_ABOUT THIS TASK_:
Return, unchanged and with no pictures, the lines below from the very first through the one that contains "operations and resource".

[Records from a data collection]
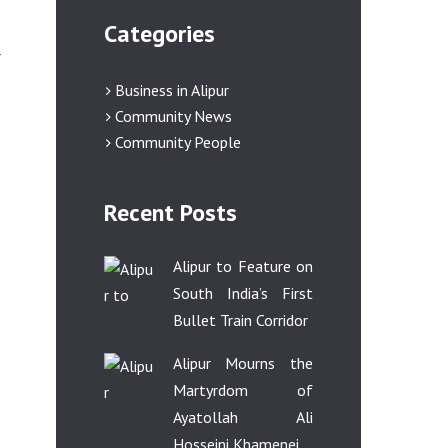
Categories
r
Business in Alipur
Community News
Community People
Recent Posts
Alipur to Feature on
South India’s First
Bullet Train Corridor
Alipur Mourns the
Martyrdom of
Ayatollah Ali
Hosseini Khamenei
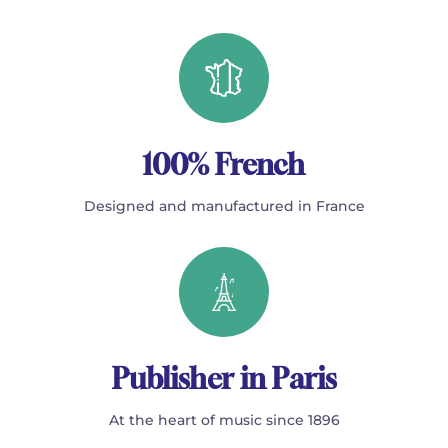
100% French
Designed and manufactured in France
Publisher in Paris
At the heart of music since 1896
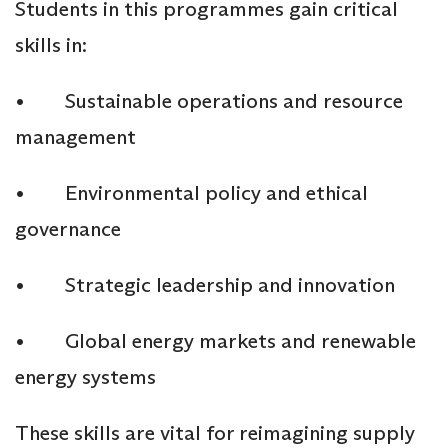
Students in this programmes gain critical
skills in:
• Sustainable operations and resource
management
• Environmental policy and ethical
governance
• Strategic leadership and innovation
• Global energy markets and renewable
energy systems
These skills are vital for reimagining supply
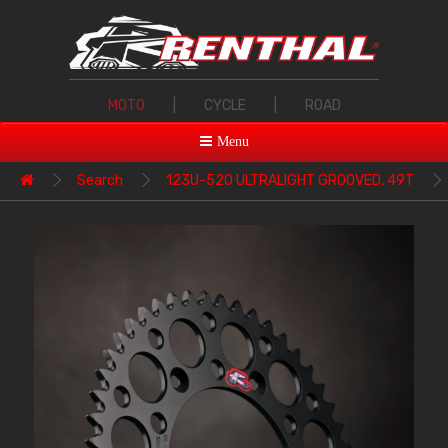
MOTO
|
CYCLE
|
ROAD
Menu
Search
123U-520 ULTRALIGHT GROOVED, 49T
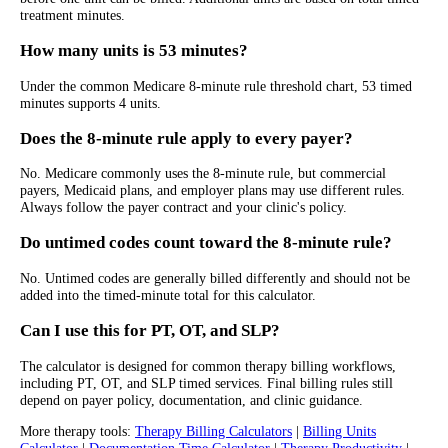
treatment minutes.
How many units is 53 minutes?
Under the common Medicare 8-minute rule threshold chart, 53 timed
minutes supports 4 units.
Does the 8-minute rule apply to every payer?
No. Medicare commonly uses the 8-minute rule, but commercial
payers, Medicaid plans, and employer plans may use different rules.
Always follow the payer contract and your clinic's policy.
Do untimed codes count toward the 8-minute rule?
No. Untimed codes are generally billed differently and should not be
added into the timed-minute total for this calculator.
Can I use this for PT, OT, and SLP?
The calculator is designed for common therapy billing workflows,
including PT, OT, and SLP timed services. Final billing rules still
depend on payer policy, documentation, and clinic guidance.
More therapy tools:
Therapy Billing Calculators
|
Billing Units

_WORKED SOLUTION_:
Categories
r
Business in Alipur
Community News
Community People
Recent Posts
Alipur to Feature on
South India’s First
Bullet Train Corridor
Alipur Mourns the
Martyrdom of
Ayatollah Ali
Hosseini Khamenei
100% French
Designed and manufactured in France
Publisher in Paris
At the heart of music since 1896
Students in this programmes gain critical
skills in:
• Sustainable operations and resource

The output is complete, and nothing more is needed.